Clinton won South Korea's support on Saturday for confronting North Korea over a suspected nuclear site, and he warned the North's communist leaders not to squander an historic chance to make a lasting peace on the peninsula, reports CBS News White House Correspondent Bill Plante.
President Kim Dae-jung, appearing with Clinton at a news conference, pledged that his government would "spare no effort in supporting the U.S. endeavor" to resolve the nuclear question. He called for full access for U.S. inspectors at a North Korean underground facility and said the North must constrain its development and exports of missiles.
Clinton also held a roundtable discussion with business leaders Saturday to hear their prescriptions for putting the Korea's economy back on track.
Economics and security are Clinton's twin themes on a five-day Asia trip that began in Japan and ended with a stop in Guam on Monday.
Clinton acknowledged that U.S. intelligence officials are not yet certain that the suspicious underground construction project in North Korea is nuclear-related.
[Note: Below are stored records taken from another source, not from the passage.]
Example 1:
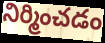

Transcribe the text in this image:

నిర్మించడం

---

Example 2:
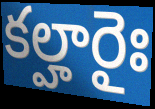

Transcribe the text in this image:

కల్హారైః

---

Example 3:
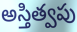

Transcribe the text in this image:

అస్తిత్వపు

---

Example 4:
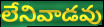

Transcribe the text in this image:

లేనివాడవు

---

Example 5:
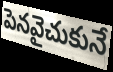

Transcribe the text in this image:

పెనవైచుకునేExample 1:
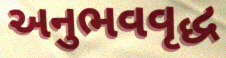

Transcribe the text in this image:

અનુભવવૃદ્ધ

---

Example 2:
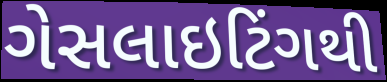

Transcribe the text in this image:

ગેસલાઇટિંગથી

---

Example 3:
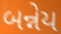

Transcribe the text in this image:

બન્નેય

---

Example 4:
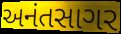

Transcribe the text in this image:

અનંતસાગર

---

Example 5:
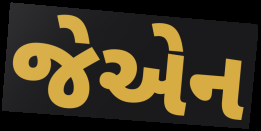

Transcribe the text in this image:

જેએન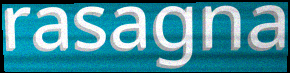
rasagna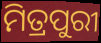
ମିତ୍ରପୁରୀ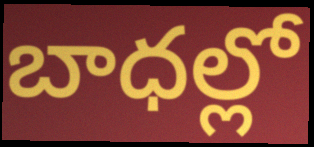
బాధల్లో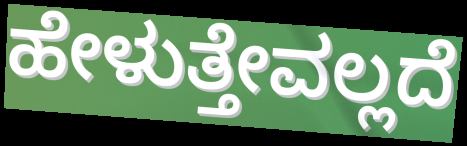
ಹೇಳುತ್ತೇವಲ್ಲದೆ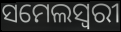
ସମେଲସ୍ୱରୀ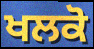
ਖਲਕੋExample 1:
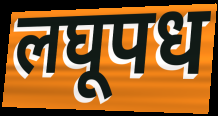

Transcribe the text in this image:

लघूपध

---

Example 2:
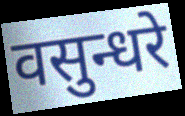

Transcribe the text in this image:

वसुन्धरे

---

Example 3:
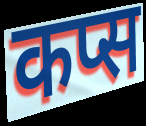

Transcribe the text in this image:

कप्स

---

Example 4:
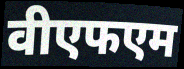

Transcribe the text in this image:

वीएफएम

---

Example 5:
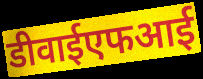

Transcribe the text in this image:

डीवाईएफआई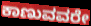
ಕಾಣುವವರೇ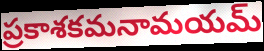
ప్రకాశకమనామయమ్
But he said the North risks closing the door on cooperation if it refuses a U.S. inspection of the site.
"It raises a strong suspicion," Clinton said Saturday at a joint news conference with Kim at the Blue House, the presidential mansion overlooking the capital. "We need access to it."
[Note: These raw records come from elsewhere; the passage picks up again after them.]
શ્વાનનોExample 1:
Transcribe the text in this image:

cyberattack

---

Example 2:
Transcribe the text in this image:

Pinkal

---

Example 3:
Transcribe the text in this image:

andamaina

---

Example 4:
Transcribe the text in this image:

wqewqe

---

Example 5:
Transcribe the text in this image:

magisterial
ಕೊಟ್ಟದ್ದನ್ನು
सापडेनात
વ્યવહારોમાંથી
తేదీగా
In meetings this week in North Korea, U.S. officials were rebuffed after requesting to see the suspicious underground site.
The foundation of U.S. efforts to ease North Korea's decades-long hostility toward the South is a 1994 "agreed framework" in which the North halted its nuclear weapons program in exchange for a Western commitment to build modern nuclear energy sources there. That deal would be shattered if the underground site turned out to be a clandestine nclear project.
Preliminary North-South peace talks -- which were hoped could produce a treaty to replace the a shaky 1953 armistice -- would also be in jeapordy.
Kim, who has moved South Korea to a "sunshine" policy of engaging North Korea on cultural and economic fronts, said his government firmly supports Clinton on the nuclear issue.